Extract provided:
▽

The announcement in message center notification MC1089315 (6 June 2025) that Microsoft is dumping the old one-time passcode (OTP) authentication mechanism for SharePoint Online and OneDrive for Business sharing is unexpected, but only because it took Microsoft so long to make the change.

Figure 1: Inputting a one-time passcode to access a shared file

After July 1, 2025, external users who have received a sharing link from a user in a tenant that uses OTP authentication will discover that they have lost access to the shared content (files, folders, or sites). Microsoft says that they’re making the change to “enhance security.” I think this is correct, and the change delivers an additional benefit to Microsoft because it gets rid of an old feature.

A History of One-time Passcodes in SharePoint Online

OTP-based sharing links (aka, the “Secure external sharing recipient experience”) predates the support of Entra ID B2B Collaboration (guest accounts) within SharePoint Online. That support arrived as a result of guest access to Office 365 groups (now Microsoft 365 groups) in September 2016. Guest accounts took a while to catch on, and Office 365 groups only became really popular after the advent of Teams in early 2017. Indeed, Teams didn’t surpass 20 million active users in November 2019 before massive growth occurred in Teams usage during the Covid-19 pandemic.

Although Teams growth propelled similar growth in groups and SharePoint usage, there was no great push to move tenants off OTP authentication to SharePoint and OneDrive integration with Azure AD (now Entra ID). External sharing worked, so why bother?

Microsoft began the process to get off OTP by integrating OTP with Entra ID B2B Collaboration in October 2021. Essentially, the change ensured that external users who received OTP sharing links had guest accounts created for them in the tenant directory. The next step made sure that new tenants created after March 31, 2023, could only use B2B collaboration.

The plan now revealed “only impacts organizations that have already enabled or plan to enable SharePoint and OneDrive integration with Microsoft Entra B2B.” In other words, nothing changes for tenants that did not link SharePoint Online and OneDrive for Business to Entra ID B2B Collaboration. I wonder what proportion of the SharePoint community still use one-time passcodes exclusively for sharing.

The Result of the Change

MC1089315 rates this change to be “highly relevant.” In other words, it will affect how users work because:

Microsoft says that users will be told “Sorry, something went wrong. This organization has updated its guest access settings. To access this item, please contact the person who shared it with you and ask them to reshare it with you.” What’s gone wrong is that Microsoft decommissioned one-time passcodes. However, the statement is accurate that the only way to resume access to the shared content is to receive a new sharing link generated based on B2B collaboration. The potential for impact on users and the knock-on effect on help desks is clear.

MC1089315 notes that users will be required to complete multi-factor authentication (MFA) registration as part of the Entra ID B2B onboarding process. That’s strictly only true if the tenant that hosts the content requires MFA, most likely with a conditional access policy to block access unless an MFA challenge is satisfied. Even if your tenant doesn’t use MFA today (which it should), it is the hosting tenant that gets to choose whether MFA is required.

A Good Change

I bet this change will cause confusion and some upheaval in the weeks after July 1. After that, everything should calm down as the old OTP-based sharing links work their way out of the system. It’s good to have consistency and security and having one method to secure sharing links seems like a good change to make. At least, it is in my book.

△

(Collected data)

▽

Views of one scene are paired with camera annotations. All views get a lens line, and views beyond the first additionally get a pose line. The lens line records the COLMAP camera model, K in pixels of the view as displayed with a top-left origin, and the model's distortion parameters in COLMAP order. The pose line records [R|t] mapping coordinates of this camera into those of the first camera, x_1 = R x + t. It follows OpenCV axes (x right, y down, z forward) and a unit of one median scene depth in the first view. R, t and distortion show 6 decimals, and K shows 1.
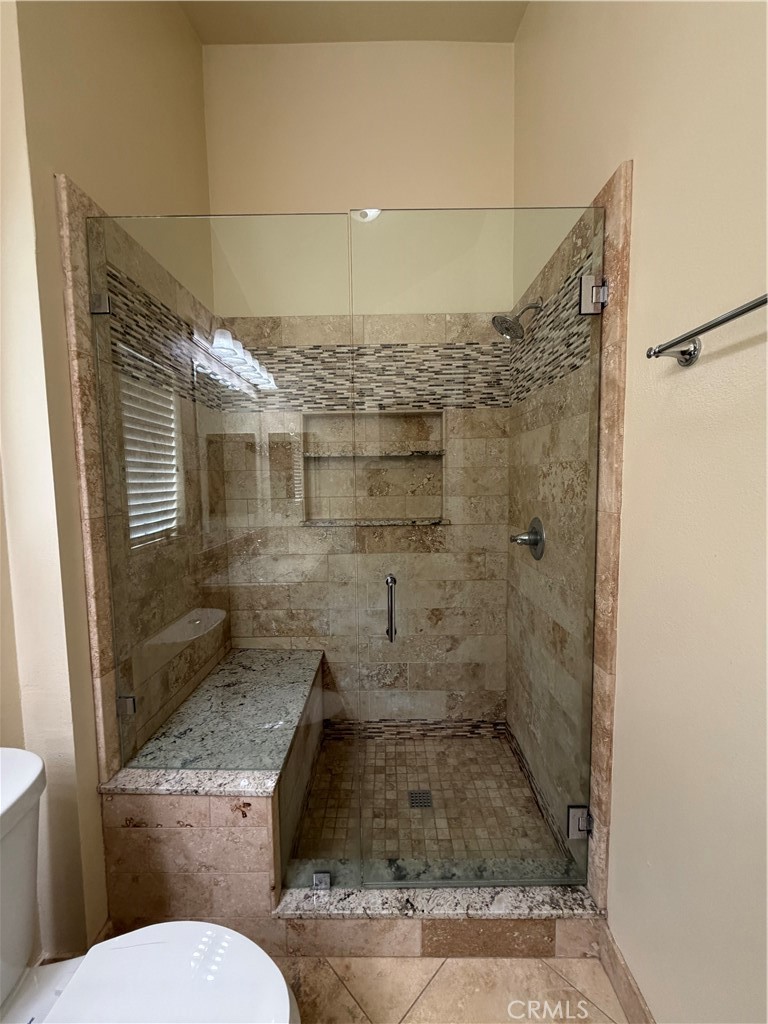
lens RADIAL K [[408.5, 0, 384.4], [0, 408.5, 509.5], [0, 0, 1]] dist [0.000714, 0.000579]
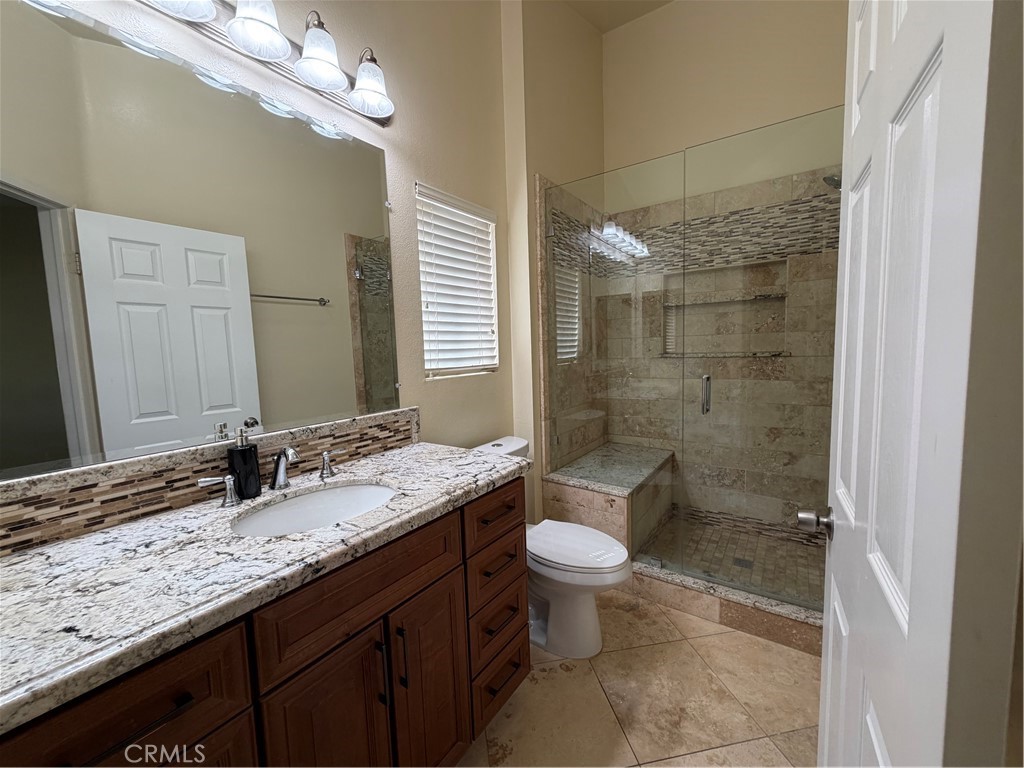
lens RADIAL K [[408.5, 0, 511.8], [0, 408.5, 383.6], [0, 0, 1]] dist [0.000714, 0.000579]
pose [[0.823715, 0.040754, -0.565537, 0.172638], [-0.023785, 0.999019, 0.037348, 0.093292], [0.566505, -0.017312, 0.823877, -0.427203]]
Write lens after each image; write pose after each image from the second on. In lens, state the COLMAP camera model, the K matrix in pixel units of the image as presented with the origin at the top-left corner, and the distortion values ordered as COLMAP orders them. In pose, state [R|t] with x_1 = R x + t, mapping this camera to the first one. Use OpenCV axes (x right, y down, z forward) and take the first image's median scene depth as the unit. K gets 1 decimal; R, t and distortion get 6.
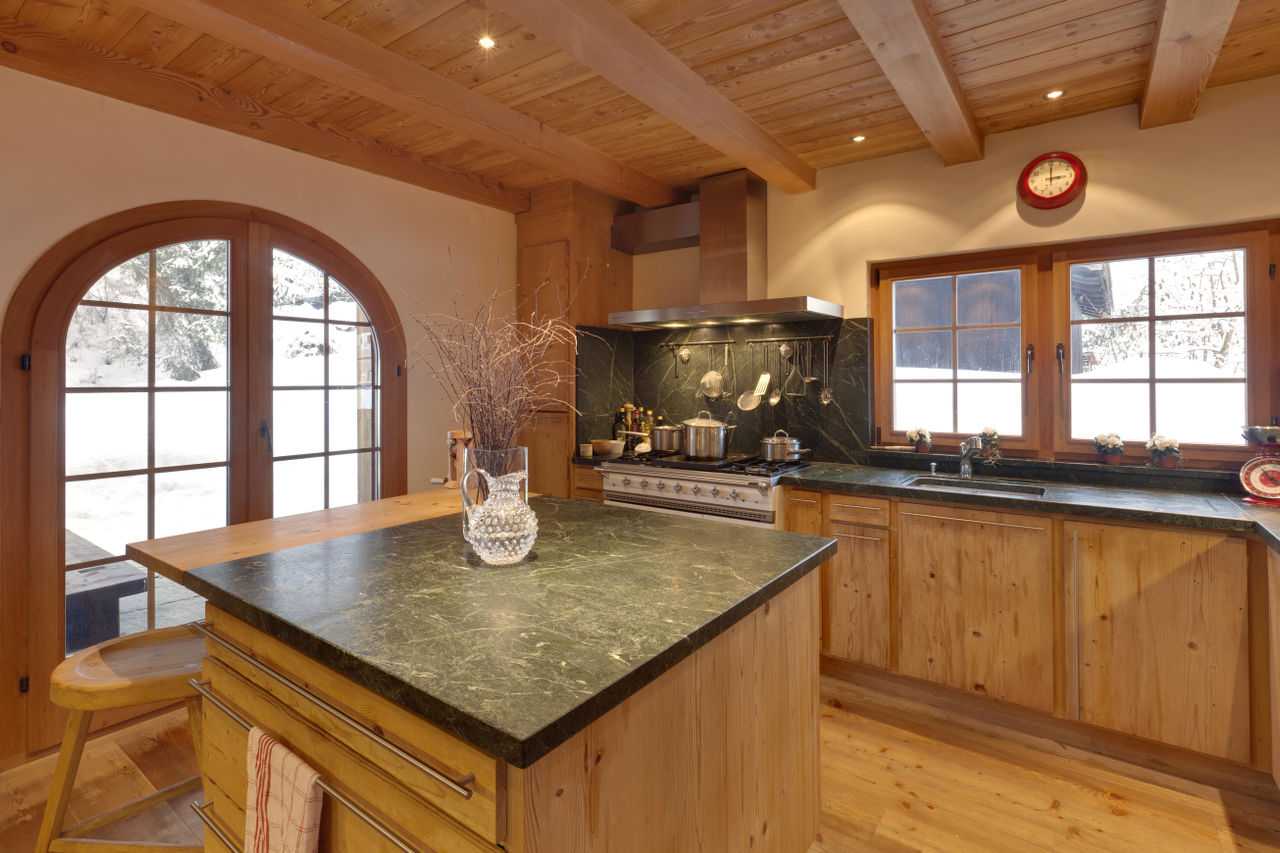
lens RADIAL K [[635.1, 0, 640.5], [0, 635.1, 393.4], [0, 0, 1]] dist [-0.000657, 0.000263]
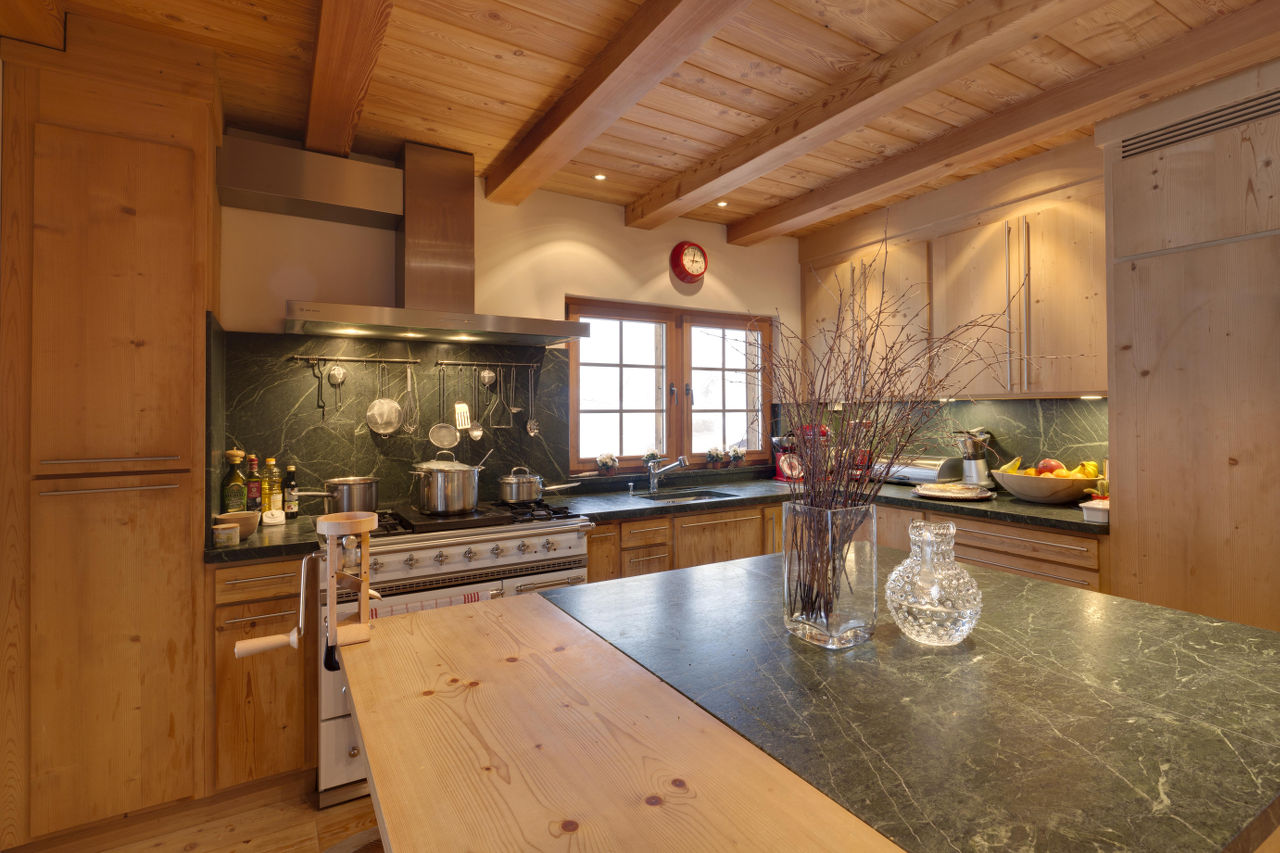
lens RADIAL K [[623.4, 0, 640.1], [0, 623.4, 415.9], [0, 0, 1]] dist [-0.004743, 0.000204]
pose [[0.374627, -0.006798, 0.927151, -0.528244], [0.021119, 0.999776, -0.001203, -0.008734], [-0.926935, 0.020031, 0.374686, 0.519936]]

△

Requirement 1:
Using the passcode article, decide whether each statement agrees with it, and back each yes or no with the decisive words of the article, quoted exactly: (a) Guest access to Office 365 groups arrived in September 2016. (b) Tenants created after March 31, 2023, can still use one-time passcodes for sharing. (c) The tenant hosting the content decides whether MFA is required.
Requirement 2:
Quote the passcode article word for word, starting at "MC1089315 rates this" and ending at "desks is clear.".
These records come from a source other than the passcode article.

Your response 1:
(a) Yes: "That support arrived as a result of guest access to Office 365 groups (now Microsoft 365 groups) in September 2016."
(b) No: "new tenants created after March 31, 2023, could only use B2B collaboration."
(c) Yes: "it is the hosting tenant that gets to choose whether MFA is required."

Your response 2:
MC1089315 rates this change to be “highly relevant.” In other words, it will affect how users work because:

Microsoft says that users will be told “Sorry, something went wrong. This organization has updated its guest access settings. To access this item, please contact the person who shared it with you and ask them to reshare it with you.” What’s gone wrong is that Microsoft decommissioned one-time passcodes. However, the statement is accurate that the only way to resume access to the shared content is to receive a new sharing link generated based on B2B collaboration. The potential for impact on users and the knock-on effect on help desks is clear.